» **Set problem**
According to the text about the SACCOS leaders' meeting, who opened the session?

» **Reading text**
We always serve chai, lunch, and afternoon tea at these meetings.  It is a time for everyone to visit, make calls, and talk over the sessions.  It is very satisfying to see how the leaders have grown together.  The new leaders seem to be comfortable and are making good connections.  We are very proud to be associated with this group of talented people!

Sandy greeted Malila.  Malila is the Kilolo Coop Officer.  We have known him for many years now.  He has been promoted to a district wide job.

The Iringa Hope Joint SACCOS chairman, Absalem, opened the session.  It is very impressive how he has taken charge since he was elected chairman.

When the meeting broke up into different sessions, the Treasurers and the chairs of the loan committees practiced filling out forms and booklets.

The session on how to start an AMCOS was absolutely full.  People stood outside in the hallway to listen.

Finally there was a class on the constitution and the various committees and groups that it requires.  This room was also packed. 

Lunch, chai, and tea were times to mix and talk about the lessons.

We took photos of all of the leaders from the SACCOS.  Tom made faces to get them to smile.  Most of then wound up laughing like this group.

Tom met with the IHJS board.  A very dedicated, talented group.

At the end of the day everyone was discussing the lessons and comparing notes.  We counted over 100 attendees today.  There will be a few more tomorrow - so maybe we will have 120 or so altogether?

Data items
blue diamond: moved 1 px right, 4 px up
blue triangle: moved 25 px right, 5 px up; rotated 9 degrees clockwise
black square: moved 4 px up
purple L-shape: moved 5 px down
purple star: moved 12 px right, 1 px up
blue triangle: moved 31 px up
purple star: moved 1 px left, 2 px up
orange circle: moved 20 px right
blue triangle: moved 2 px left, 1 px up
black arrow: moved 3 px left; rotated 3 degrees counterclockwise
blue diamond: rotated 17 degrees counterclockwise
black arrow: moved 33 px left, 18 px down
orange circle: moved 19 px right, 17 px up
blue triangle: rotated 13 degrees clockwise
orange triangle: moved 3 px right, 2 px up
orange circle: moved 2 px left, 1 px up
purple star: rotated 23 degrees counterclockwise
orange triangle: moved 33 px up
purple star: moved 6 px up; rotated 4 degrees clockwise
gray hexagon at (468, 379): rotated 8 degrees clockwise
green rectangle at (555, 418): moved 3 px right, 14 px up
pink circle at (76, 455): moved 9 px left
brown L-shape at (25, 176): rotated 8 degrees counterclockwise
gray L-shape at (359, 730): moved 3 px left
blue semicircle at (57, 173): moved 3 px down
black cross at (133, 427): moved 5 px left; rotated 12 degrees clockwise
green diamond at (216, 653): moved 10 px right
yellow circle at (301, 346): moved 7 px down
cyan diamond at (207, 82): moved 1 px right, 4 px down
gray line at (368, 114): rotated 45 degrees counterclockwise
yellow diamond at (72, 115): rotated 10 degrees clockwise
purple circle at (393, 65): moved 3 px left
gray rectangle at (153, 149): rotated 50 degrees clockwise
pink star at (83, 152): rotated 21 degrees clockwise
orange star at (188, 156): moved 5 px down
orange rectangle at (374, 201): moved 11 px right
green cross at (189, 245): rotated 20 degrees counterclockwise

» **Exercise answer**
Absalem, the Iringa Hope Joint SACCOS chairman.